With help from growth in domestic processing and biofuel production, the value of canola to the Canadian economy has more than doubled in the past decade, a new study shows.
Commissioned by the Canola Council of Canada (CCC) and undertaken by GlobalData, the study shows canola now generates an average of $43.7 billion annually, increasing by $30.5 billion since 2012-13.
“This has been a period of major investment by the industry,” said Chris Davison, CCC president and CEO. “With expansion underway in canola processing here in Canada, we are seeing a sizeable investment of capital and an important opportunity to support growth in value-added production in the years ahead.”

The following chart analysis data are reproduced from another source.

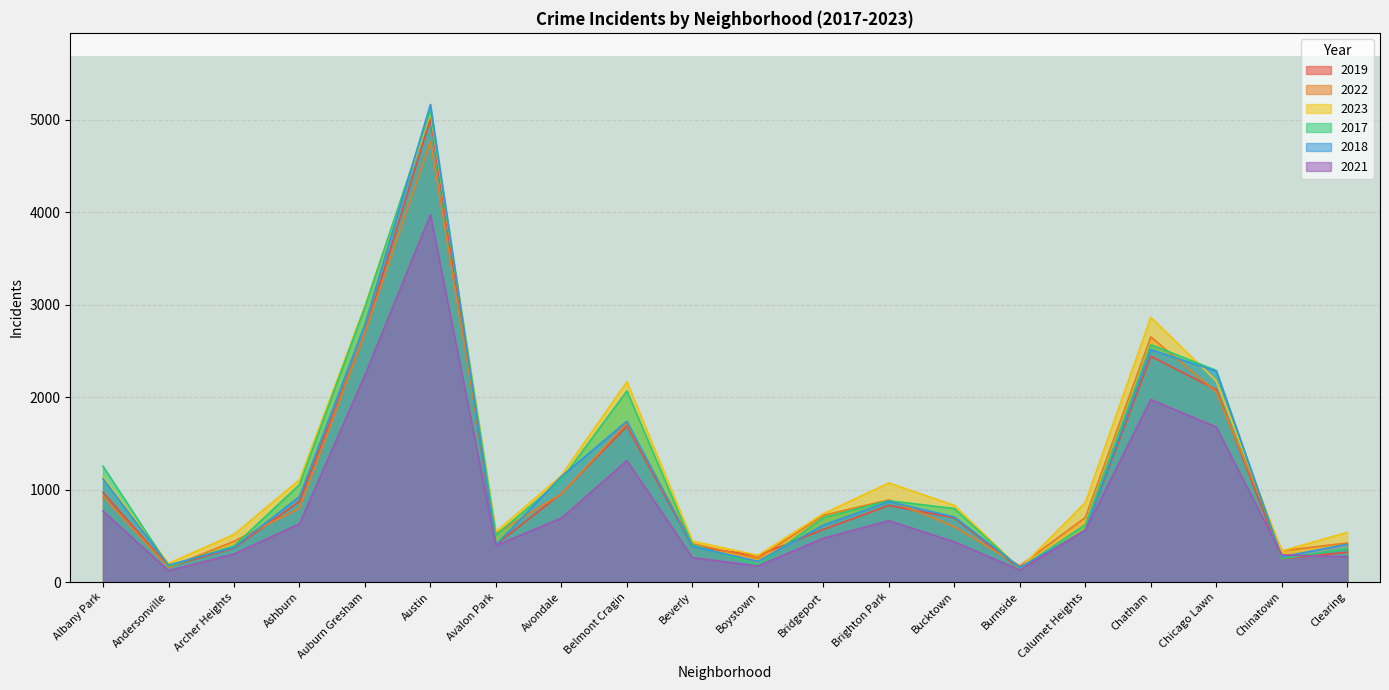

True or false: 2018 has a value of 409 at Clearing.

True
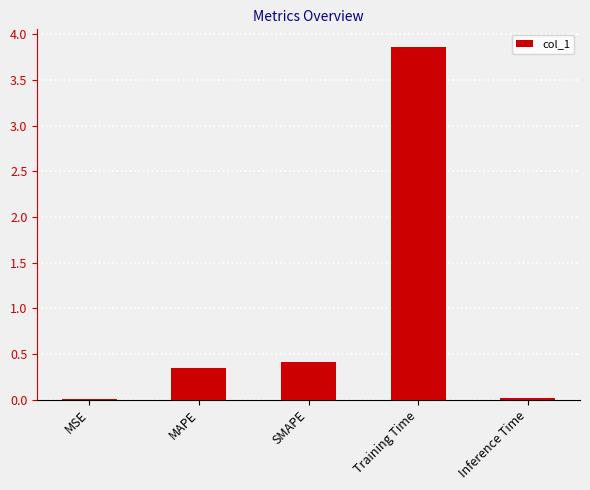

The value at SMAPE is 0.7. True or false?

False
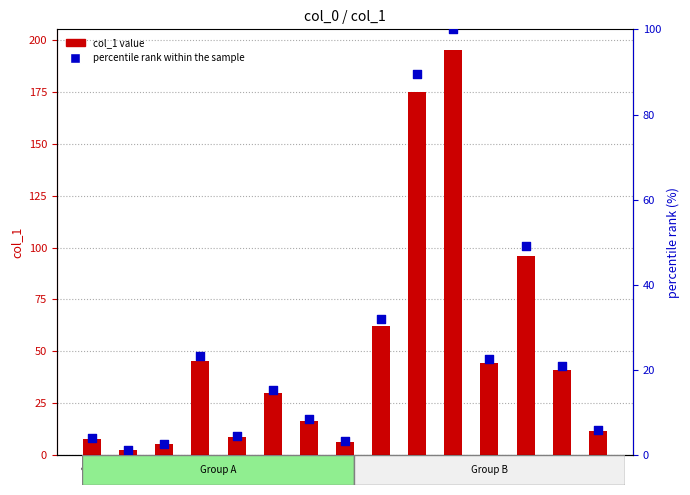

Which series contains the lowest Y value?

percentile rank within the sample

The study includes the latest data for 2022-23 and previous years (which are officially revised and updated over time), and presents averages of the three years, 2020-21 – 2022-23. This is the fifth time GlobalData (formerly LMC International) has done this analysis on the canola value chain.

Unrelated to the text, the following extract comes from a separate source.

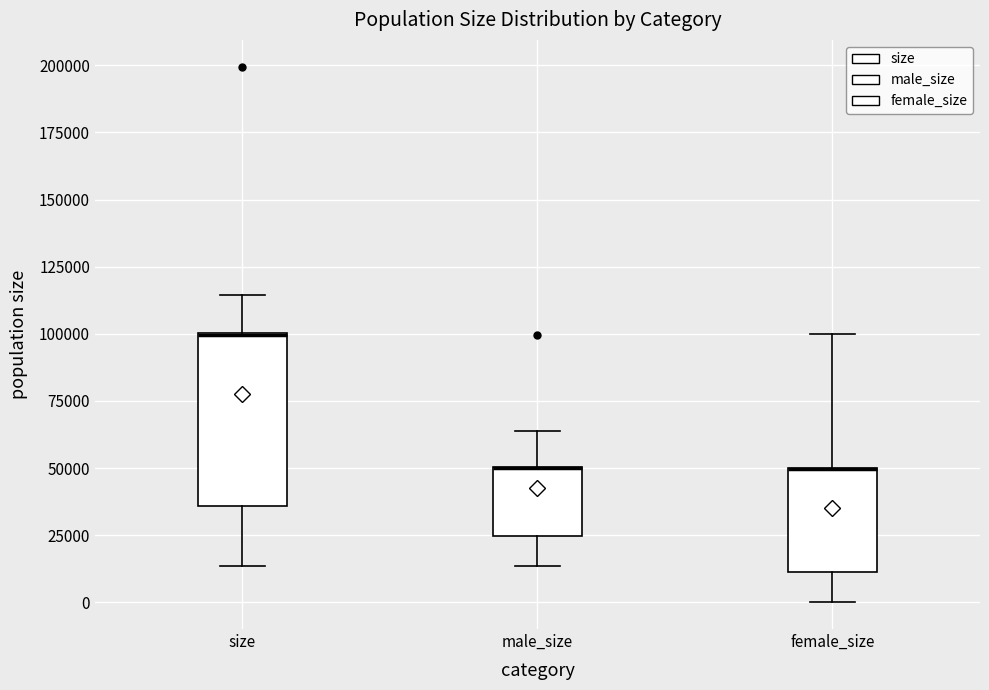

Where is the lower edge of the box for size on the y-axis? The values are not printed on the chart, so give them approximately, as read against the axis.

35000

The study found that since 2012-13:
GlobalData analyzed 11 individual segments of the canola value chain, with the majority of economic benefits stemming from the business of growing canola. Beyond contributing significantly to farm family incomes, canola production drives investments in research, seed development, equipment, fertilizers, crop protection and a broad array of business management services. Together, these activities contribute approximately $25 billion to Canada's economy each year.
“The canola value chain is committed to canola’s continued success by improving production, nurturing opportunities for growth and diversification, and leveraging the unique qualities of our outstanding products,” Davison said. “Canola’s impact is felt across Canada and around the world, and it remains a source of immense pride for our industry.”